Volvió a asomarse y a disparar. Los otros estaban a apenas treinta metros. Venían legionarios y regulares mezclados, cerca de una veintena. No tenía ninguna posibilidad, y fue completamente consciente.

—Mi teniente —llamó a Ramírez uno de los carabineros.

Lo vio dudar, a aquel compañero que la última vuelta del sendero le había proporcionado. Se acordó de cuando él había dejado a Navia, tirado con un balazo camino del campamento de Segangan.

—Vete —insistió—. No tienes que decir nada. Suerte.

El teniente echó a correr, mientras Faura ponía el último peine que le quedaba. De pronto, le pareció que todo aquello dejaba de ser real y se convertía en una especie de ensoñación. Su corazón seguía martilleando desbocado, pero no sentía ya que su golpeteo le lastimara el pecho. La escena, aquella esquina entre las calles Brocense y San Lorenzo, se le aparecía velada por una bruma desleída, que suavizaba los contornos de todas las cosas; un zumbido se sobreponía a su raciocinio, anulándolo, y podía observar aquella encrucijada decisiva de su existencia como si ya no estuviera allí. No fue, por tanto, ningún cálculo lo que le hizo salir de detrás de la esquina y plantarse ante los hombres que venían por él. Habría podido serlo, porque bien mirado más le valía eso, ofrecerles blanco y hacer que le dispararan sin embarazo, donde pudieran matarlo enseguida, que tratar de hurtarse y arriesgarse a que se recrearan dándole martirio. Pero simplemente salió, se echó el fusil a la cara, y a través de la mira observó con asombro a aquella turba mezclada que de repente no eran los regulares del tabor de Tetuán ni los legionarios de la Quinta Bandera que habían roto las defensas de Badajoz, aunque así lo creyeran ellos mismos. No, a quienes disparó Faura, y a quienes se ofreció, fue a los fantasmas de su pasado, a los enemigos y camaradas con los que estaba en deuda y a quienes no podía pagar de cualquier forma, sino jugando la partida como entonces, como cuando juntos habían aprendido sus inclementes reglas.

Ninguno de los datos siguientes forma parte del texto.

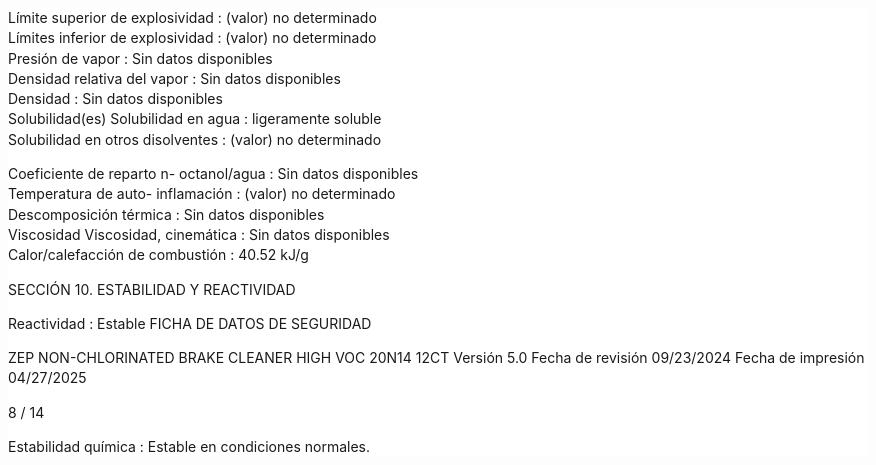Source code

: Límite superior de 
explosividad 
: (valor) no determinado  
Límites inferior de 
explosividad 
: (valor) no determinado  
Presión de vapor 
: Sin datos disponibles  
Densidad relativa del vapor 
: Sin datos disponibles  
Densidad 
: Sin datos disponibles  
Solubilidad(es) 
Solubilidad en agua 
: ligeramente soluble  
Solubilidad en otros 
disolventes 
: (valor) no determinado 
 
Coeficiente de reparto n-
octanol/agua 
: Sin datos disponibles  
Temperatura de auto-
inflamación 
: (valor) no determinado  
Descomposición térmica 
:  Sin datos disponibles  
Viscosidad 
Viscosidad, cinemática 
: Sin datos disponibles  
Calor/calefacción de 
combustión 
: 40.52 kJ/g 
 
 
 
 
 
 
SECCIÓN 10. ESTABILIDAD Y REACTIVIDAD 
 
Reactividad 
:  Estable 
FICHA DE DATOS DE SEGURIDAD 
 
ZEP NON-CHLORINATED BRAKE CLEANER HIGH VOC 20N14 12CT 
Versión 5.0 
Fecha de revisión 09/23/2024 
Fecha de impresión 
04/27/2025  
 
 
8 / 14 
 
Estabilidad química 
:  Estable en condiciones normales.  
 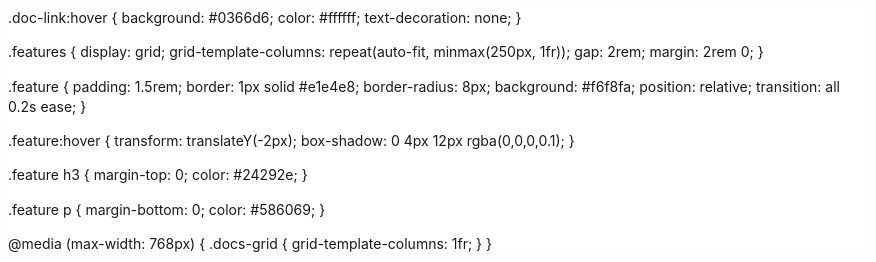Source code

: .doc-link:hover {
  background: #0366d6;
  color: #ffffff;
  text-decoration: none;
}

.features {
  display: grid;
  grid-template-columns: repeat(auto-fit, minmax(250px, 1fr));
  gap: 2rem;
  margin: 2rem 0;
}

.feature {
  padding: 1.5rem;
  border: 1px solid #e1e4e8;
  border-radius: 8px;
  background: #f6f8fa;
  position: relative;
  transition: all 0.2s ease;
}

.feature:hover {
  transform: translateY(-2px);
  box-shadow: 0 4px 12px rgba(0,0,0,0.1);
}

.feature h3 {
  margin-top: 0;
  color: #24292e;
}

.feature p {
  margin-bottom: 0;
  color: #586069;
}

@media (max-width: 768px) {
  .docs-grid {
    grid-template-columns: 1fr;
  }
}
</style>
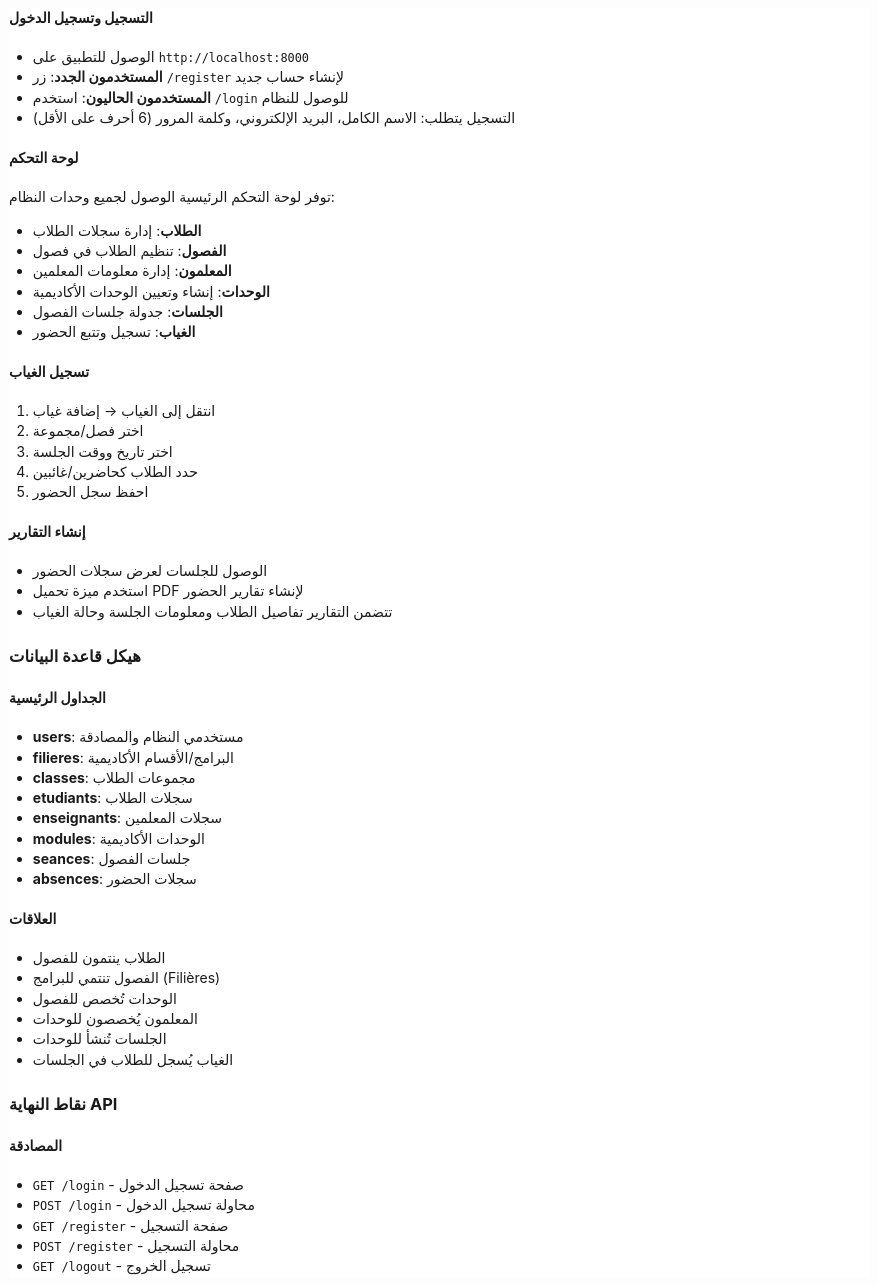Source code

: #### التسجيل وتسجيل الدخول
- الوصول للتطبيق على `http://localhost:8000`
- **المستخدمون الجدد**: زر `/register` لإنشاء حساب جديد
- **المستخدمون الحاليون**: استخدم `/login` للوصول للنظام
- التسجيل يتطلب: الاسم الكامل، البريد الإلكتروني، وكلمة المرور (6 أحرف على الأقل)

#### لوحة التحكم
توفر لوحة التحكم الرئيسية الوصول لجميع وحدات النظام:
- **الطلاب**: إدارة سجلات الطلاب
- **الفصول**: تنظيم الطلاب في فصول
- **المعلمون**: إدارة معلومات المعلمين
- **الوحدات**: إنشاء وتعيين الوحدات الأكاديمية
- **الجلسات**: جدولة جلسات الفصول
- **الغياب**: تسجيل وتتبع الحضور

#### تسجيل الغياب
1. انتقل إلى الغياب → إضافة غياب
2. اختر فصل/مجموعة
3. اختر تاريخ ووقت الجلسة
4. حدد الطلاب كحاضرين/غائبين
5. احفظ سجل الحضور

#### إنشاء التقارير
- الوصول للجلسات لعرض سجلات الحضور
- استخدم ميزة تحميل PDF لإنشاء تقارير الحضور
- تتضمن التقارير تفاصيل الطلاب ومعلومات الجلسة وحالة الغياب

### هيكل قاعدة البيانات

#### الجداول الرئيسية
- **users**: مستخدمي النظام والمصادقة
- **filieres**: البرامج/الأقسام الأكاديمية
- **classes**: مجموعات الطلاب
- **etudiants**: سجلات الطلاب
- **enseignants**: سجلات المعلمين
- **modules**: الوحدات الأكاديمية
- **seances**: جلسات الفصول
- **absences**: سجلات الحضور

#### العلاقات
- الطلاب ينتمون للفصول
- الفصول تنتمي للبرامج (Filières)
- الوحدات تُخصص للفصول
- المعلمون يُخصصون للوحدات
- الجلسات تُنشأ للوحدات
- الغياب يُسجل للطلاب في الجلسات

### نقاط النهاية API

#### المصادقة
- `GET /login` - صفحة تسجيل الدخول
- `POST /login` - محاولة تسجيل الدخول
- `GET /register` - صفحة التسجيل
- `POST /register` - محاولة التسجيل
- `GET /logout` - تسجيل الخروج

Y los fantasmas, tal y como lo esperaba, se cobraron. Fueron tres las balas que le mordieron, pero sólo sintió, y apenas como una picadura, la primera, la que se le clavó en la columna y le hizo caer a la tierra de la que no iba a poder levantarse. Luego, ya todo tan desvaído que no llegó a saber si aquello ocurría o lo inventaba, vio sobre sí la faz barbuda y atezada de un marroquí y el rostro ojeroso de un legionario que le apuntaba con la bayoneta mientras hablaba algo con el otro. Intentó reconocerlos, pero no lo consiguió, porque su memoria era una caja vacía de la que resultaba vano intentar sacar nada. El regular empuñó entonces un largo cuchillo curvo, cuyo nombre tampoco Faura recordó. Y cuando ya iba a agacharse sobre él, una mano le retuvo el brazo.

Un sargento del Tercio había impedido que el regular le degollara. Faura le vio el rostro, y entonces la caja vacía le devolvió algo.

—Poveda —murmuró.

—¿Te acuerdas de mí? —oyó decir al otro, muy lejos.

—Gracias por venir. Mejor tú.

El sargento legionario le miró las heridas. Dudó apenas un segundo. Luego, apuntó la pistola a la frente del moribundo y apretó el gatillo. Entre el fogonazo y la sombra, Faura sólo tuvo tiempo de pensar que la cuenta quedaba ajustada. Y que podía, al fin, dejarse ir.